Aquamarine birthstone jewellery collection
Aquamarine birthstone jewellery
This is a simply stunning gemstone that ranges in colour from a greenish blue or a bluey green through to a pure blue and varies in tone from very light to quite dark. Heat treatment and cut can both influence the colour, to make it appear bluer and can increase its value.
When set as a piece of jewellery, such as a necklace or earrings, the gemstone is generally paired with metals such as silver and white gold as the colour combination works beautifully together and can add a gorgeous summery feel to an outfit or a touch of ice blue glamour during the winter season.
Aquamarine rates a 7.5 to 8 on the Mohs hardness scale making it one of the more scratch resistant gemstones. However, it can be brittle making it easy to chip upon heavy impact. A soft cloth or brush and mild soapy water is the safest way to clean your aquamarine jewellery.
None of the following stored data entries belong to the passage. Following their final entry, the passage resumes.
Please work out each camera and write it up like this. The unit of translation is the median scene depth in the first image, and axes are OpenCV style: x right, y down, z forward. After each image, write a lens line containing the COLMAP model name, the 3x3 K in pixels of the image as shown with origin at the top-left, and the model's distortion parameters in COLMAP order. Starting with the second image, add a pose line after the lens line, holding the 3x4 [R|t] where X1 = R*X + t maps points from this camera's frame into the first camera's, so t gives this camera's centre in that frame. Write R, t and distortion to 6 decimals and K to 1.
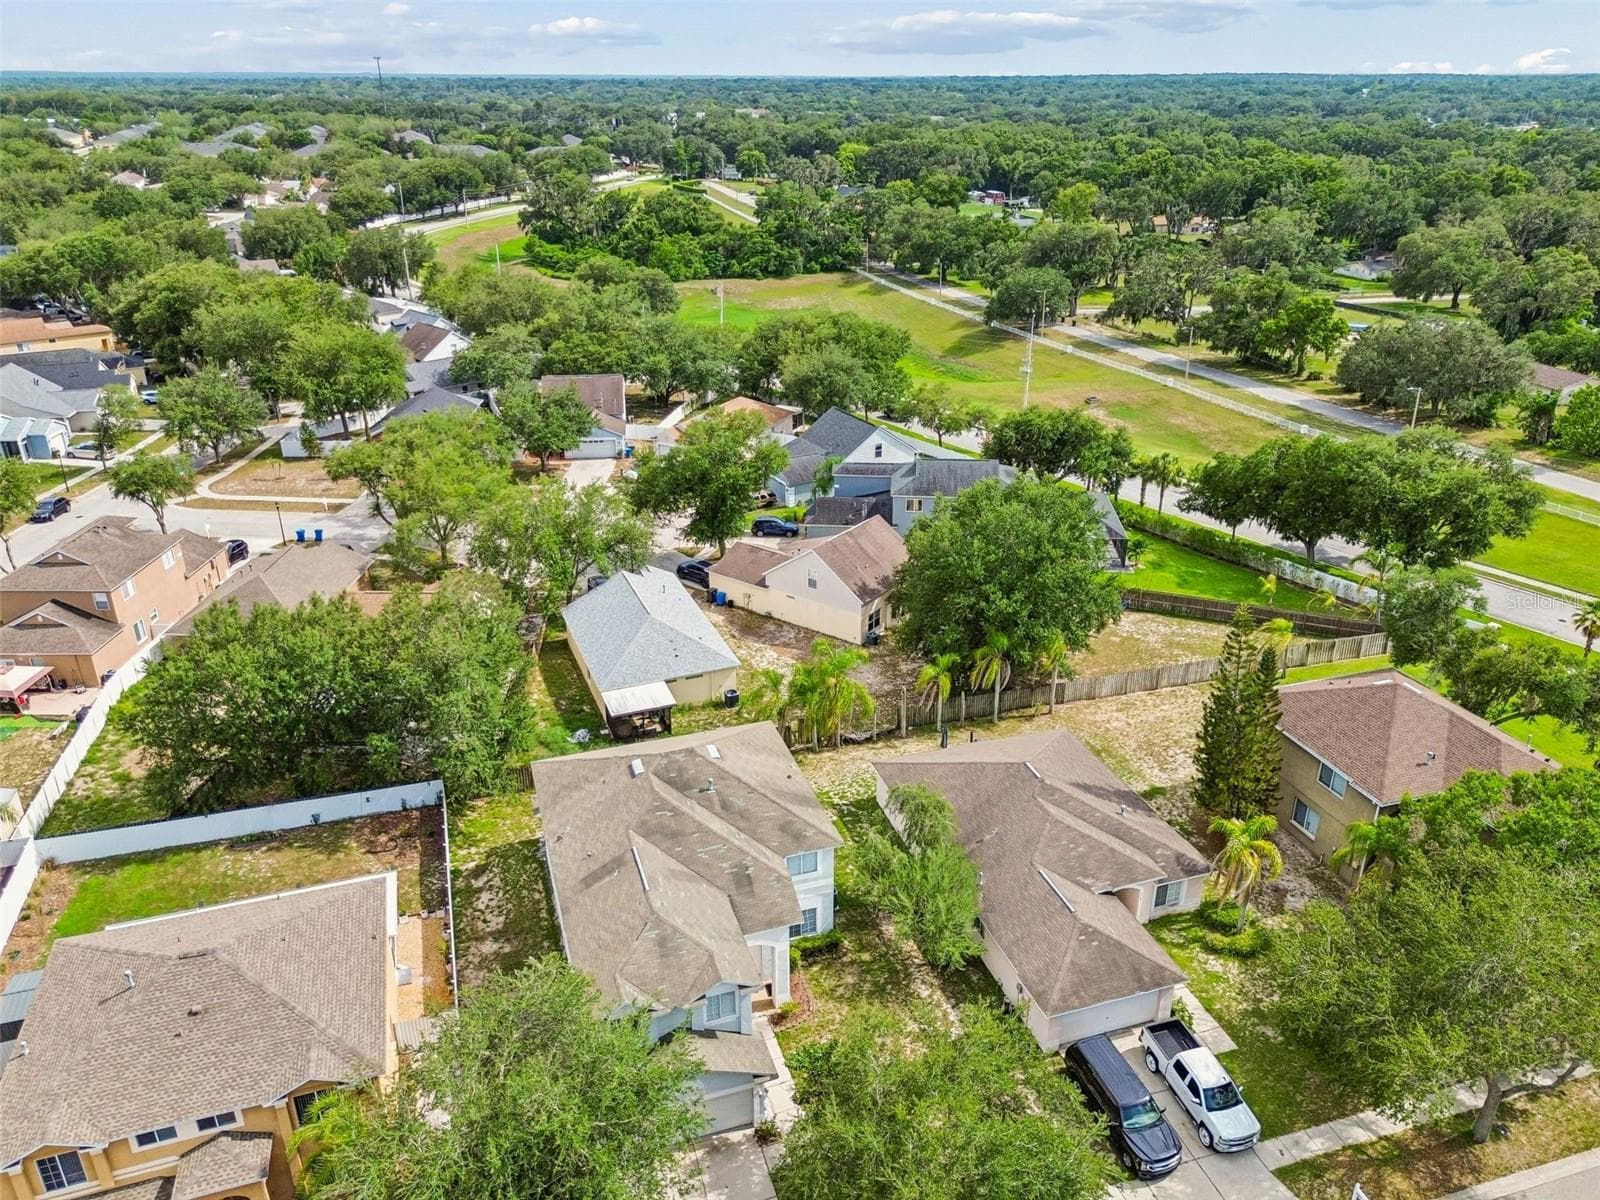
lens RADIAL K [[1155.2, 0, 798.3], [0, 1155.2, 600.2], [0, 0, 1]] dist [0.052032, -0.038603]
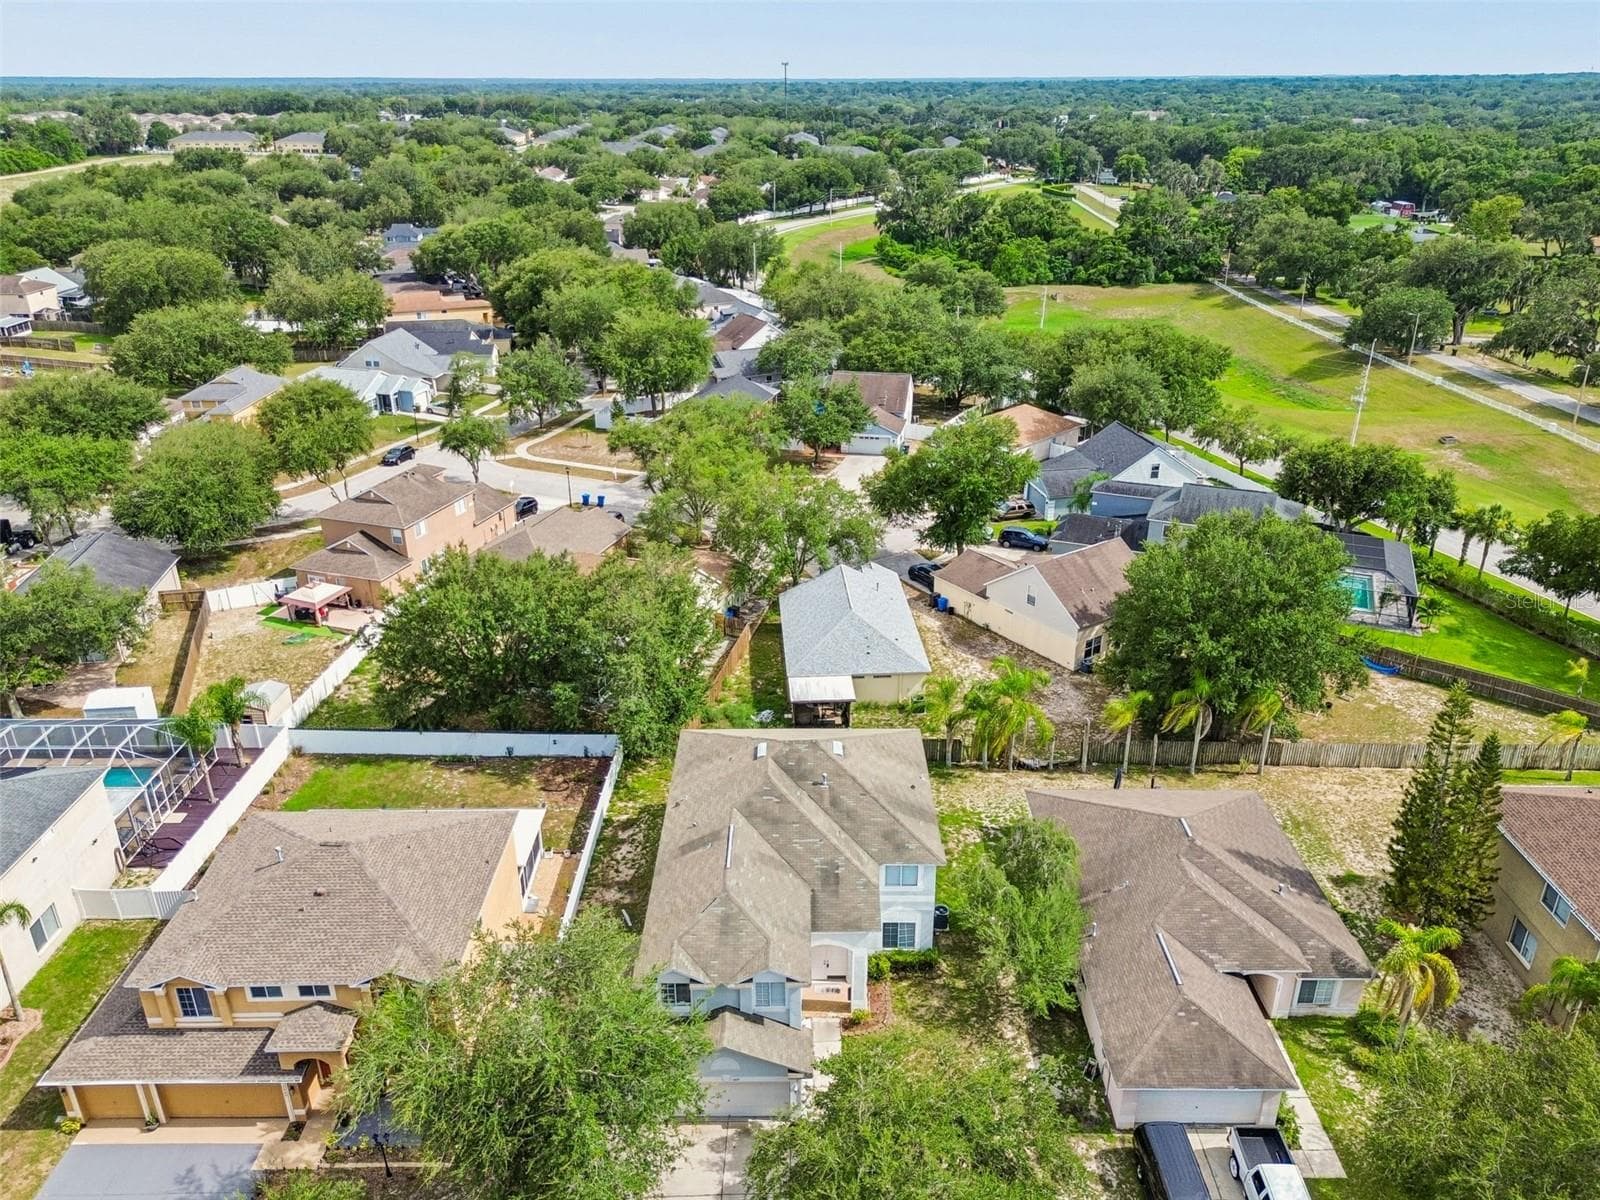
lens RADIAL K [[1155.2, 0, 792.9], [0, 1155.2, 601.4], [0, 0, 1]] dist [0.052032, -0.038603]
pose [[0.949832, 0.127290, -0.285685, 0.095331], [-0.127573, 0.991671, 0.017704, -0.004919], [0.285559, 0.019630, 0.958160, 0.014744]]
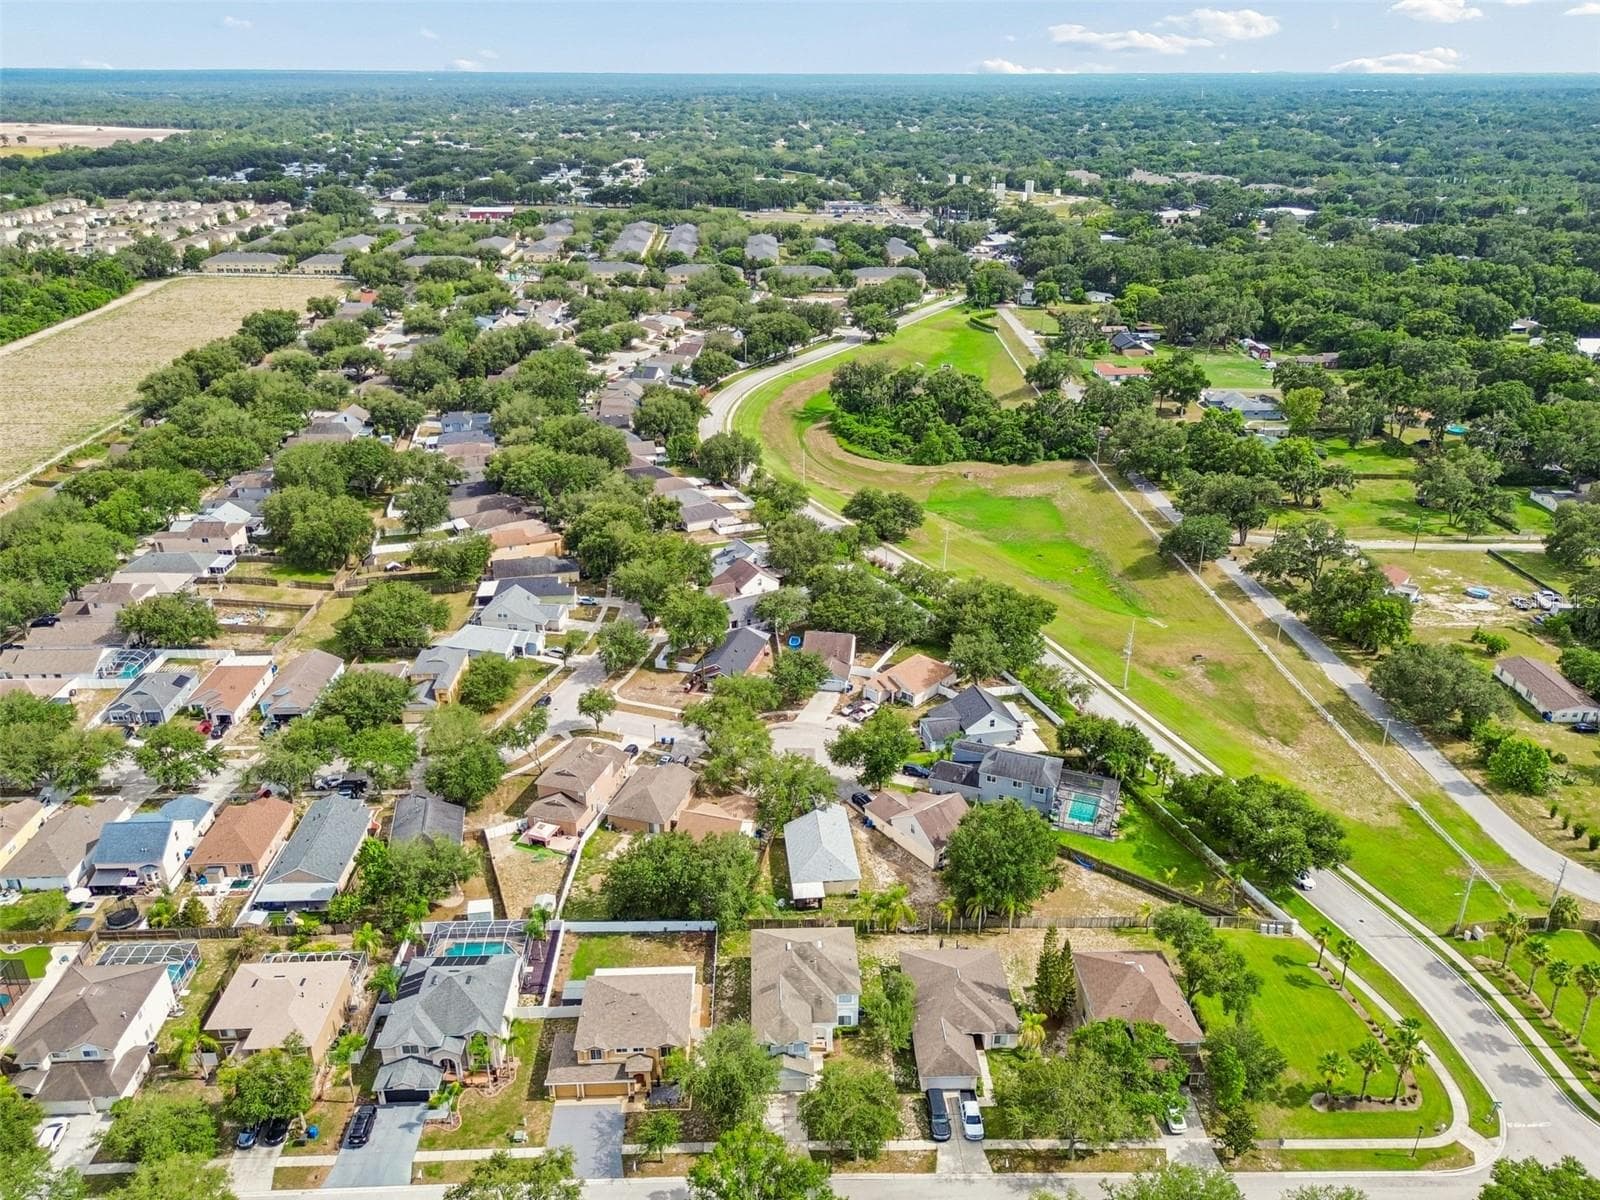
lens RADIAL K [[1155.2, 0, 790.4], [0, 1155.2, 605.6], [0, 0, 1]] dist [0.052032, -0.038603]
pose [[0.960625, 0.118192, -0.251455, 0.244255], [-0.118438, 0.992860, 0.014212, -0.371934], [0.251340, 0.016129, 0.967765, -0.866779]]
The gemstone works very well as a centre stone in a cocktail ring or large pendant because of its clarity, lustre and accessibility in large sizes, even up to 10 carat stones. Most jewellery now holds faceted aquamarine stones but they can be cut as a cabochon.
As well as March’s birthstone, aquamarines are traditionally given as a 19th wedding anniversary gift. In medieval times, aquamarine was said to enhance the happiness of marriage and in Buddhism, it is the traditional gift from a husband to his wife the day after their wedding because it is believed to promote a happy marriage. Even today, it’s thought of as a stone of love and spirituality, with a protective element – the perfect gift for a loved one!
The Aquamarine Story
The word ‘aquamarine’ comes from the Latin for seawater and ancient mariners thought the gem would calm waves and keep sailors safe at sea. It is still used as a protective stone at sea and for all forms of travel. As aquamarine is so inextricably linked with the sea, the stone’s spiritual benefit is one of cleansing. The gemstone evokes the purity of the sea’s crystal blue waters and the feeling of relaxation that the sea brings. Not only this but its rich colour has long been a symbol of youthfulness, good health and hope.
Aquamarine has a long history rooted in ancient Greece and Rome and has been used in jewellery for at least 3,000 years. In the Middle Ages, it was rumoured to protect its wearer from poisoning, a common worry at the time! Christians believe it’s the stone of St Thomas as he’s the saint of mariners and they once believed that aquamarine jewellery provided safety on the seas, just like their Roman ancestors.
There are many famous aquamarines including the world’s largest cut aquamarine, the Dom Pedro. Found by miners in Pedra Azul, Minas Gerais, Brazil in the 1980s, the original rough crystal measured almost three feet long (91 cm) and weighed almost a hundred pounds (45 kg or 225,000 carats). Accidentally dropped, the specimen broke into three pieces and the Dom Pedro was the largest, named after the first two emperors of Brazil. For a year, the famous gem cutter Bernd Munsteiner worked on the stone, cutting, faceting and polishing it, and transforming it into an incredible obelisk. It now resides in the Smithsonian Museum.
Queen Elizabeth owns an aquamarine parure (matching set) including a tiara featuring several Brazilian aquamarines. In 1957, she commissioned the tiara from Garrard to match her existing aquamarine necklace and earrings. She had the platinum piece set with aquamarines and diamonds she received from Brazilian President Getúlio Vargas as a coronation gift in 1953.
What is aquamarine and where can you find it?
Chemically, beryl is a beryllium aluminium silicate and to achieve aquamarine, a little bit of iron creeps in. The iron can occur in two oxidation states: ferrous iron is responsible for blue colour and ferric iron is responsible for yellow colour (which combines with the blue colour to produce greenish blue).
Aquamarine often occurs as hexagonal-shaped long prismatic crystals but the top of the crystal can be flat. These crystals are found in both igneous and metamorphic rock as long as there’s enough beryllium to make a crystal. In the 1950s, a famous deposit of aquamarine was found in Minas Gerais, Brazil, and the gemstones found became known as Santa Maria Aquamarines. Many gemstones from this location are highly-prized for their unusually deep blue tone. Today, the term ‘Santa Maria’ may be used to describe a particularly lovely blue colour aquamarine.
Brazil is still one of the world’s major sources of fine aquamarine gems but the stone is also found all over the world. For example, Madagascar has more than 50 areas that produce good-quality blue crystals. It can also be found in countries such as Kenya, Nigeria, Madagascar, Zambia, Tanzania, Pakistan, Sri Lanka, Australia, Myanmar, USA and Russia.